Bryan Caplan is incredulous that twin and adoption studies haven't shaken my belief that parenting and community influences have a big impact on how children turn out. Not only is my belief firm, but it forms the basis for my central argument in Human Capitalism: that class-based cultural differences play an important role in explaining the rise in socioeconomic inequality along educational lines.
Bryan shouldn't be surprised. I'm not saying genes don't matter: I readily grant that they're important. But to rush from there to the conclusion that parents don't matter, as Bryan does, is to get way ahead of what the evidence shows. Let's consider the verdicts of some of the most eminent researchers of the intergenerational transmission of socioeconomic status: Samuel Bowles and Herbert Gintis, Christopher Jencks, and Bruce Sacerdote.
Bryan knows that these scholars are all leaders in the field and all of them are intimately familiar with the twin and adoption studies on which Bryan bases his contrarian views. Yet Bowles and Gintis conclude that genes only account for about one-third of the correlation in income between parents and children. Jencks, meanwhile, estimates that genes account for about 40 percent of the correlation. And Sacerdote, author of a study of Korean adoptees that Bryan relies on heavily, has this to say after surveying the literature on twins and adoptees: “the estimated effects of family environment on adoptee outcomes are still large in some studies and leave tremendous scope for children’s outcomes to be affected by changes in family, neighborhood or school environment.”

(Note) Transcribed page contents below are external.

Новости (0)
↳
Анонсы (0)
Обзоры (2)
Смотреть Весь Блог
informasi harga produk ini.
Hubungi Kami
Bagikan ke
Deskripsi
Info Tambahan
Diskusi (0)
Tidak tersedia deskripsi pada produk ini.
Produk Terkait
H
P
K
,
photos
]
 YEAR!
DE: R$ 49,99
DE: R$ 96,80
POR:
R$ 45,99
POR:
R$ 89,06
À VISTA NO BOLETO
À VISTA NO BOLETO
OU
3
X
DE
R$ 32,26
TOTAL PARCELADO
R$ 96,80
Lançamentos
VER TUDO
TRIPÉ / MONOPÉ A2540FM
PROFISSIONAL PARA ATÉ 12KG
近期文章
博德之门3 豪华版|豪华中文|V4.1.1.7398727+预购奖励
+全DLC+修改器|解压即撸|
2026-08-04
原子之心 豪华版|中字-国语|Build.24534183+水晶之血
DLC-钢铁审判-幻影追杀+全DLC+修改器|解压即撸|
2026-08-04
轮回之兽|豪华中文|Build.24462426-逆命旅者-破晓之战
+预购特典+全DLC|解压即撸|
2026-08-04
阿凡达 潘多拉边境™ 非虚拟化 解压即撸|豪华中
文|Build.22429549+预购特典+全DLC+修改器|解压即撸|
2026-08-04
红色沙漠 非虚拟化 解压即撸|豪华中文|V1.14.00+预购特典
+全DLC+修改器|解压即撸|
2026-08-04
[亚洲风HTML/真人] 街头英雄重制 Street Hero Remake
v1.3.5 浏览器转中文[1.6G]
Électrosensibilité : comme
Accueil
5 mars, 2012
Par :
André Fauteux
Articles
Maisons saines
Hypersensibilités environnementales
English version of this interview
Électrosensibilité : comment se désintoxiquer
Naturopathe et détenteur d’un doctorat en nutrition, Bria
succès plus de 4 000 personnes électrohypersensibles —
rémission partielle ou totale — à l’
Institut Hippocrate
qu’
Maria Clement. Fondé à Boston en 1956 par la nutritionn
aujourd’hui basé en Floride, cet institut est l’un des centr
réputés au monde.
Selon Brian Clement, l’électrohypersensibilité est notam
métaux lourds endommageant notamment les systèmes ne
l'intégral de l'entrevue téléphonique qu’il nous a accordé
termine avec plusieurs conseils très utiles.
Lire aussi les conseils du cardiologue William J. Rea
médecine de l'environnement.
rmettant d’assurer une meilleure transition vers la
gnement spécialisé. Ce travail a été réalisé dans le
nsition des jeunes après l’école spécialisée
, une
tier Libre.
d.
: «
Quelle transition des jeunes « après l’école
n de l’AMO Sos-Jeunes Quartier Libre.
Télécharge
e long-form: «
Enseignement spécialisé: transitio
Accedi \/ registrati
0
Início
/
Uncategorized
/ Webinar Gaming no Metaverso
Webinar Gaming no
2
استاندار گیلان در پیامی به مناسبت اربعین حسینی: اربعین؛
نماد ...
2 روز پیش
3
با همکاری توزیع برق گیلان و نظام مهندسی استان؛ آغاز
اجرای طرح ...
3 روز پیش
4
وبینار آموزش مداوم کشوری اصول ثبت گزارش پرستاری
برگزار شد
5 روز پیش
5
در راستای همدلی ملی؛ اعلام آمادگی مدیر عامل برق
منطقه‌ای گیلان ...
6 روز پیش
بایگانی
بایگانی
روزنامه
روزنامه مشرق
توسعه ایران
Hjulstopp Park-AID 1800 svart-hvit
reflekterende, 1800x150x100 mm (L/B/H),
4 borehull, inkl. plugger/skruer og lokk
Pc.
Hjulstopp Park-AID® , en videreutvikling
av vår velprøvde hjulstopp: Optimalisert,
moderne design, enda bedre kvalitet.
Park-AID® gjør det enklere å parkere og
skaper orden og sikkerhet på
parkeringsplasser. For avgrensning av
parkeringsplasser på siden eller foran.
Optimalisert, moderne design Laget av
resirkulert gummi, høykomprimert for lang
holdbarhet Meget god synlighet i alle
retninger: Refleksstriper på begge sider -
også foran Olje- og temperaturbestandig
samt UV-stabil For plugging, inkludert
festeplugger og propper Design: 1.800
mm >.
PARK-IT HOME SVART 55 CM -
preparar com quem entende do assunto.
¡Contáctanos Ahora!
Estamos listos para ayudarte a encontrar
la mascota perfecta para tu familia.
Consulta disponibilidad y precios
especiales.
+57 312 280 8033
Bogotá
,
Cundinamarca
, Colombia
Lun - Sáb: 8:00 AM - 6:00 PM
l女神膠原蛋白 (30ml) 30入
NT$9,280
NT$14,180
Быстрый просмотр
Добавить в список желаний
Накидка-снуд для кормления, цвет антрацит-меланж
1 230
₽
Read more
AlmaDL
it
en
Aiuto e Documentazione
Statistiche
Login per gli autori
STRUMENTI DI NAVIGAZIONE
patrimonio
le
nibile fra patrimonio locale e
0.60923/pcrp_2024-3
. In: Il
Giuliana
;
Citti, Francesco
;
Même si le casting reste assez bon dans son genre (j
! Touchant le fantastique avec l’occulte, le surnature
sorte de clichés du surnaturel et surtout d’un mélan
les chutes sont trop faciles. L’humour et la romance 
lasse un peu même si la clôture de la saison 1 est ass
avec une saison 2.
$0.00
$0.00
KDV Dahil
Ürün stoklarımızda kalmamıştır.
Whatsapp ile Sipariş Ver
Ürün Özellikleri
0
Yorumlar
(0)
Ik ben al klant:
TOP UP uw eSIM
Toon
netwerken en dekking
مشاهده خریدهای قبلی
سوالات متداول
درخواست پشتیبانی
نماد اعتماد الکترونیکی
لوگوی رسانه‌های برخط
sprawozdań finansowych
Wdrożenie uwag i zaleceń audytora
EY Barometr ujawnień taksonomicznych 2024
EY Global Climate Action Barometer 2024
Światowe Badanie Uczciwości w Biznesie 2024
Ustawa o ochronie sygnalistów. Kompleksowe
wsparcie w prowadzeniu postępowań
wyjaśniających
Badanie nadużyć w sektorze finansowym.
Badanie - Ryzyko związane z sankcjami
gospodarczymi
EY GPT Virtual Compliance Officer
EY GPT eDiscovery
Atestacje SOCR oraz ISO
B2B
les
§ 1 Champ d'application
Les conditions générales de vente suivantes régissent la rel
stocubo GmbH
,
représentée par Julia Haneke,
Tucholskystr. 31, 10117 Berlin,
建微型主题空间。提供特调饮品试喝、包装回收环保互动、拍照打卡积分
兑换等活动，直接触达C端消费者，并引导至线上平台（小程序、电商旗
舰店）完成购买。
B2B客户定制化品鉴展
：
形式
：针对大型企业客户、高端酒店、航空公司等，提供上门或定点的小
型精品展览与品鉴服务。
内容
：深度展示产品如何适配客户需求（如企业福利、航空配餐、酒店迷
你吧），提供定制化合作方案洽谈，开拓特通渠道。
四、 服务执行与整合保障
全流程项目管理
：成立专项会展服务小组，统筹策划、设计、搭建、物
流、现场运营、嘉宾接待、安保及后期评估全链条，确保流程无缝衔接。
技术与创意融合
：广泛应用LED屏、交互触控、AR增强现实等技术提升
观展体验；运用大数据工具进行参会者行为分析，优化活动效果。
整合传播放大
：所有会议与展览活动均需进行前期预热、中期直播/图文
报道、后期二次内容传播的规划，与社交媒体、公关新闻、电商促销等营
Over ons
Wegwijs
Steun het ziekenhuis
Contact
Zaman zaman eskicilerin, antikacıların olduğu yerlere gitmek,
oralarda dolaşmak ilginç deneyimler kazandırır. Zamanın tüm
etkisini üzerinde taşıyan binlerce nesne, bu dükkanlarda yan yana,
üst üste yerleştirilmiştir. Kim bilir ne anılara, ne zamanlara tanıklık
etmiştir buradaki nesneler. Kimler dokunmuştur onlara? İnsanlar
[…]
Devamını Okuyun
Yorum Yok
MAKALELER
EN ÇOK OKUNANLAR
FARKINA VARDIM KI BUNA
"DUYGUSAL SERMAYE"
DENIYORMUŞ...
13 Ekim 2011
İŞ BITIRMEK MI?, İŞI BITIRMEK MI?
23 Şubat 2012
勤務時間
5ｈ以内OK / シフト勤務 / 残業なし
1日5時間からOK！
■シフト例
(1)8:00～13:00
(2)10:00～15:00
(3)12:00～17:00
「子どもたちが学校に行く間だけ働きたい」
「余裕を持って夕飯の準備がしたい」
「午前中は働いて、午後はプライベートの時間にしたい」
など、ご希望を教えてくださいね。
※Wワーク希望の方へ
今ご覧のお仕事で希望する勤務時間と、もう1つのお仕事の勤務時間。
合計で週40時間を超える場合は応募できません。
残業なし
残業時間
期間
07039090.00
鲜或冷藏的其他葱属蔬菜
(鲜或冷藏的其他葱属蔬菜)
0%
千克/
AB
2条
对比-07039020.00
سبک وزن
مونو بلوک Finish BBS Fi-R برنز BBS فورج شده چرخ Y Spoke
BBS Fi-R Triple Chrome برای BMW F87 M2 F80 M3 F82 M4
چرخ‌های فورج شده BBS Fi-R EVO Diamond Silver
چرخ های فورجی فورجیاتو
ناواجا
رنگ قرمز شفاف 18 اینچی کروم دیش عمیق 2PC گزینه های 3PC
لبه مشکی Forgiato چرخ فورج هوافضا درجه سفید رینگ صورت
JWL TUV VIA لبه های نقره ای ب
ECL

Bryan relies exclusively on twin and adoptee evidence to support his belief in "parental irrelevantism." But the fact is this evidence is much more ambiguous than Bryan lets on, and its ablest interpreters find support in it for the importance of both nature and nurture. Meanwhile, other lines of evidence strongly corroborate the importance of nurture: findings on the importance of good schools and good individual teachers for child outcomes, findings that early childhood interventions can have a big long-term influence on kids, and the well-established pattern of income convergence between immigrant groups and native-born Americans as the children and grandchildren of immigrants become progressively assimilated yet still exhibit clear group differences. All of this evidence points to the importance of the childrearing environment, yet Bryan ignores it all.
In short, Bryan's "parental irrelevantism" relies on a tendentious reading of one just one body of evidence out of many. I have my share of contrarian viewpoints, but I'll need much more than what satisfies Bryan to get me to join him on this one.